[Extracted data entries]
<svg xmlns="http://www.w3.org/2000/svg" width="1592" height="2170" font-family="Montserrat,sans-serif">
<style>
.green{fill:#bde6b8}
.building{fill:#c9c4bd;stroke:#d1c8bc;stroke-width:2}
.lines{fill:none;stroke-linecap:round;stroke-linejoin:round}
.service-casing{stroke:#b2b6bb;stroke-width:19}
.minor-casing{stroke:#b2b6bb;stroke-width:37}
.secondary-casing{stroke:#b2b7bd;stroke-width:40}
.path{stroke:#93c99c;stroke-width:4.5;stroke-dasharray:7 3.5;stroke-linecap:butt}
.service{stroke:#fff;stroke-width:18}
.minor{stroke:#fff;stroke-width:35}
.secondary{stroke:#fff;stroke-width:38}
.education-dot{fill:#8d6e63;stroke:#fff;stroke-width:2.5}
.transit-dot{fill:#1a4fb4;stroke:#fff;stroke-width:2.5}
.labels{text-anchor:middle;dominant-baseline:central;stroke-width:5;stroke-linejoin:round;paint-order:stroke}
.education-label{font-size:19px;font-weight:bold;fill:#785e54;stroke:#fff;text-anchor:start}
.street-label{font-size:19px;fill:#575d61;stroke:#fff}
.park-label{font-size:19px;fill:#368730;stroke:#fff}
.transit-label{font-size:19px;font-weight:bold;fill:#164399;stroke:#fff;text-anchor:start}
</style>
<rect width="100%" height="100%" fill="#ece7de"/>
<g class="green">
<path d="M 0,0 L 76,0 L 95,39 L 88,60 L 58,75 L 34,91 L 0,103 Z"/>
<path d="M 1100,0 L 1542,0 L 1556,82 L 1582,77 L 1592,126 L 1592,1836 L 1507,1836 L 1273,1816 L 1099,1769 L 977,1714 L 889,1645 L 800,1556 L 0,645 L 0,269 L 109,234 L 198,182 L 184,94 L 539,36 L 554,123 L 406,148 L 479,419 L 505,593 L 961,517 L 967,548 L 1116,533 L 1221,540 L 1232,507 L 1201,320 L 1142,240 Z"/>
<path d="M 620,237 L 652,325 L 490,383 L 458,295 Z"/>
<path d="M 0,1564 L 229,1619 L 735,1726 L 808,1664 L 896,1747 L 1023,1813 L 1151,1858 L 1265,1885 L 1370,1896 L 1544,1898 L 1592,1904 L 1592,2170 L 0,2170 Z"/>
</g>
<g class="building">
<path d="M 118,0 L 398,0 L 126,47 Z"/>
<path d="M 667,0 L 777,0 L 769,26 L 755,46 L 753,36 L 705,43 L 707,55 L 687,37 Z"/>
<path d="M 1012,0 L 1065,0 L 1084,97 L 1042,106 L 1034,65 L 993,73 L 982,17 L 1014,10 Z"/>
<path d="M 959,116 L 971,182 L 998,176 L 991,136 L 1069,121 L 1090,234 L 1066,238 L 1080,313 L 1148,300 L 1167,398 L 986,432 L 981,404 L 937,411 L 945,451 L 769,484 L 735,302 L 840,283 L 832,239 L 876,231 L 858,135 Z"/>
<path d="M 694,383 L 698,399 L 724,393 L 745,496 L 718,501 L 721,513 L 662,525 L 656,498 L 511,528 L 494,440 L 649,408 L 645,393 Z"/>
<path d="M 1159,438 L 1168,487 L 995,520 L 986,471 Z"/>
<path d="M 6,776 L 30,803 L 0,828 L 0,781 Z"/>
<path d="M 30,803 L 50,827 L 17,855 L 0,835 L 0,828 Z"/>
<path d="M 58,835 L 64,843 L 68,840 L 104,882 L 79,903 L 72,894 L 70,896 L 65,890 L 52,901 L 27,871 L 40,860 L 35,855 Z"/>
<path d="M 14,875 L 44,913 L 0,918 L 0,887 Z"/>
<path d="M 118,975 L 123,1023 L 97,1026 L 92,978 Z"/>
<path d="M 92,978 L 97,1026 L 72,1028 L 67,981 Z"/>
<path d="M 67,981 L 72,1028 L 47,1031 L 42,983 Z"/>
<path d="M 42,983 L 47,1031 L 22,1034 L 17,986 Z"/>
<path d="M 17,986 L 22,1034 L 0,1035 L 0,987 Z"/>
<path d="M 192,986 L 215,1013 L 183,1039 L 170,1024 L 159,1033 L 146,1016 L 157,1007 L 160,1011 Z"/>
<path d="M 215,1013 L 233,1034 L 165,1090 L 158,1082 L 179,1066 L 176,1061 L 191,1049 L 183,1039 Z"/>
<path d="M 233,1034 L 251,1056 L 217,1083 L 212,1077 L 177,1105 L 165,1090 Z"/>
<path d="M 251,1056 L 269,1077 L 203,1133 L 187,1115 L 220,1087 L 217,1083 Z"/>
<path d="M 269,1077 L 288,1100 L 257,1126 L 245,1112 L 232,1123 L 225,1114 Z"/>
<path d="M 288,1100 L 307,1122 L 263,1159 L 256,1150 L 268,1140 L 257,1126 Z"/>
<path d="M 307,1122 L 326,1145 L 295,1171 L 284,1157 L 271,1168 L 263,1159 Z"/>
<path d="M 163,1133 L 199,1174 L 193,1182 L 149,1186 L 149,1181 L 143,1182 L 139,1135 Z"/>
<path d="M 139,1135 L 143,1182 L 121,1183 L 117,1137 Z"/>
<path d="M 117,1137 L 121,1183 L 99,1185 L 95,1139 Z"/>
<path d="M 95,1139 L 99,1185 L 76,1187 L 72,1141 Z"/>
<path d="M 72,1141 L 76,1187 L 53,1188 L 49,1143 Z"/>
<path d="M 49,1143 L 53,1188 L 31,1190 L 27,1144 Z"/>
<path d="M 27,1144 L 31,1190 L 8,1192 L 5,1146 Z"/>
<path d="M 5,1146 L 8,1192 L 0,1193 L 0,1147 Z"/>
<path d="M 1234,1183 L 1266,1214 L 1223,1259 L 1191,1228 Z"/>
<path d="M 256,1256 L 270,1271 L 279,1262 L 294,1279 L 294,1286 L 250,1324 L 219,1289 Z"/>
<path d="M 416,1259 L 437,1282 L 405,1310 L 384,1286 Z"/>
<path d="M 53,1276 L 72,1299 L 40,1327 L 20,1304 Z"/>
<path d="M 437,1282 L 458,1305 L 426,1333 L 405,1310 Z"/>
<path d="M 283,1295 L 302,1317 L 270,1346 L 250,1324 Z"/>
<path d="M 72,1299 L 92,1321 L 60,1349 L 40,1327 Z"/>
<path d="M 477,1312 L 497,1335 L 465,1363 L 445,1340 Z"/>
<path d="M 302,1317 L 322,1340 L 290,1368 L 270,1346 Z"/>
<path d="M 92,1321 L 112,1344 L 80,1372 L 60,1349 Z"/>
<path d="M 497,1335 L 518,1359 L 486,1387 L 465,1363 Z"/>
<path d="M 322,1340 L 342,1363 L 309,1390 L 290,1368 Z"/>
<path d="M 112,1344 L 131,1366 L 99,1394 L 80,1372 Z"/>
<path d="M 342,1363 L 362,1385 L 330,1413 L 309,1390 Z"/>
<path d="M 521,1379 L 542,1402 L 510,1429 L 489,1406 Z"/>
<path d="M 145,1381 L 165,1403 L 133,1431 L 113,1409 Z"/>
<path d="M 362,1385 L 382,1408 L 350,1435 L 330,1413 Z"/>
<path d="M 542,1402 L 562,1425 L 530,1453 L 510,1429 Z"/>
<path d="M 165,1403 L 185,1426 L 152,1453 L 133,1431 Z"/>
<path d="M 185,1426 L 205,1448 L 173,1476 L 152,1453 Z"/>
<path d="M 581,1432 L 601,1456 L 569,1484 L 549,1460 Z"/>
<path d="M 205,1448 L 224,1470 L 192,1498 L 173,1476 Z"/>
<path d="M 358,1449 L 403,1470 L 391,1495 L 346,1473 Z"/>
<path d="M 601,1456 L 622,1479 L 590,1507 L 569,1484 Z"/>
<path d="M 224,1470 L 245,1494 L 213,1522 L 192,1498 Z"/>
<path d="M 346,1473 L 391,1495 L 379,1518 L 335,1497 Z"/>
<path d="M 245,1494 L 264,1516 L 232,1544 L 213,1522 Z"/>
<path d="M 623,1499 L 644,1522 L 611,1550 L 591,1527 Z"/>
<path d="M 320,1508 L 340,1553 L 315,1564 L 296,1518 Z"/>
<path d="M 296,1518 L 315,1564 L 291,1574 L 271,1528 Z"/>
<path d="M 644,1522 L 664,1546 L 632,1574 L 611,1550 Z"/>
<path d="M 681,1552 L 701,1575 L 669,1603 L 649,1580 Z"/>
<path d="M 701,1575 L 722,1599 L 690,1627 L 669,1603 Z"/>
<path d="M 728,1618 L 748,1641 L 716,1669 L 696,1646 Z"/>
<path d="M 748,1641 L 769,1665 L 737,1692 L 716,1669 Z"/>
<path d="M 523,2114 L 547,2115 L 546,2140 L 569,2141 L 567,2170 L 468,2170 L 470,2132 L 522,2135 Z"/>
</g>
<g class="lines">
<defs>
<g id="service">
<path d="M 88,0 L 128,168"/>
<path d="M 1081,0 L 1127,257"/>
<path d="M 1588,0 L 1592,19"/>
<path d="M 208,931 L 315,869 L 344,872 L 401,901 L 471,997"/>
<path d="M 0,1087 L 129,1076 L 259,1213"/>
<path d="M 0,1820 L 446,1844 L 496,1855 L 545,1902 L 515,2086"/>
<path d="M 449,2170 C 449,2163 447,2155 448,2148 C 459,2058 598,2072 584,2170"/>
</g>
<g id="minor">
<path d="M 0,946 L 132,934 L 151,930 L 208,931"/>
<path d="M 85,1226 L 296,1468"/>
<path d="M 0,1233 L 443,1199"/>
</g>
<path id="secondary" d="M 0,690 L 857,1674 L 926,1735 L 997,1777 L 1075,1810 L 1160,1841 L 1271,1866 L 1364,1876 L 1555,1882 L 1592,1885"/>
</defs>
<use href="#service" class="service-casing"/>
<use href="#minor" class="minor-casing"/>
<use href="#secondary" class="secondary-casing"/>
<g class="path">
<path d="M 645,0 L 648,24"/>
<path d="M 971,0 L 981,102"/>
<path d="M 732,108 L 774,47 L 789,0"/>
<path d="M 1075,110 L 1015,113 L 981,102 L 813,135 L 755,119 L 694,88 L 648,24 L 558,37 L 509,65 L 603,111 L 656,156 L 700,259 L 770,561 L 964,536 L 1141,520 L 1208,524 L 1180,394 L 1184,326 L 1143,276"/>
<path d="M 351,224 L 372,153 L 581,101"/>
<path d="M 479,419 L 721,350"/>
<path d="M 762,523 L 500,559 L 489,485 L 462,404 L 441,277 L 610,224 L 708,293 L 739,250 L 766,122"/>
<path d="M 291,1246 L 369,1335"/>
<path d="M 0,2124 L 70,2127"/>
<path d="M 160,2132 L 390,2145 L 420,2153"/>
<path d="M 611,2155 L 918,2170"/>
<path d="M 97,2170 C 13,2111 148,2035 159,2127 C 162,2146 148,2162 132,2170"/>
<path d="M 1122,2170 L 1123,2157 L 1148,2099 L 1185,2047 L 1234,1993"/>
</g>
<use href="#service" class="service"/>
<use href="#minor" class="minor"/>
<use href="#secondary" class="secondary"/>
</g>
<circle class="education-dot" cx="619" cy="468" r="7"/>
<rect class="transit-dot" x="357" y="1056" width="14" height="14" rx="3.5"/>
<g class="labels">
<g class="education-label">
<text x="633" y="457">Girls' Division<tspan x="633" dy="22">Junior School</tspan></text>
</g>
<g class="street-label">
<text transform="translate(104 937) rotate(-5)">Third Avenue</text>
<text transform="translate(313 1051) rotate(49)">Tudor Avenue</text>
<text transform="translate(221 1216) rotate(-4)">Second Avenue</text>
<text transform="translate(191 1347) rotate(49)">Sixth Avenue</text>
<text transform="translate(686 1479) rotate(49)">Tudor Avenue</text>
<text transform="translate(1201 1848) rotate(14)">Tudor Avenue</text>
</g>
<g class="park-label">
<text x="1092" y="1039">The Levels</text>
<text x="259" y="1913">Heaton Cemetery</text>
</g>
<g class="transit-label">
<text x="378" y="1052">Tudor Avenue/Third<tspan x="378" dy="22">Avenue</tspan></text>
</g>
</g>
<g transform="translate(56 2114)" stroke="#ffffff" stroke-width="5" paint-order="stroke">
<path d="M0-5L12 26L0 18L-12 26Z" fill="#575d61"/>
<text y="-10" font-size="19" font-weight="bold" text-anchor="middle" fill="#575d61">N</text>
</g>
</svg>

### [Brief]
Within the records above, each line containing "casing" is to be returned.

### [Answer for this exercise]
.service-casing{stroke:#b2b6bb;stroke-width:19}
.minor-casing{stroke:#b2b6bb;stroke-width:37}
.secondary-casing{stroke:#b2b7bd;stroke-width:40}
<use href="#service" class="service-casing"/>
<use href="#minor" class="minor-casing"/>
<use href="#secondary" class="secondary-casing"/>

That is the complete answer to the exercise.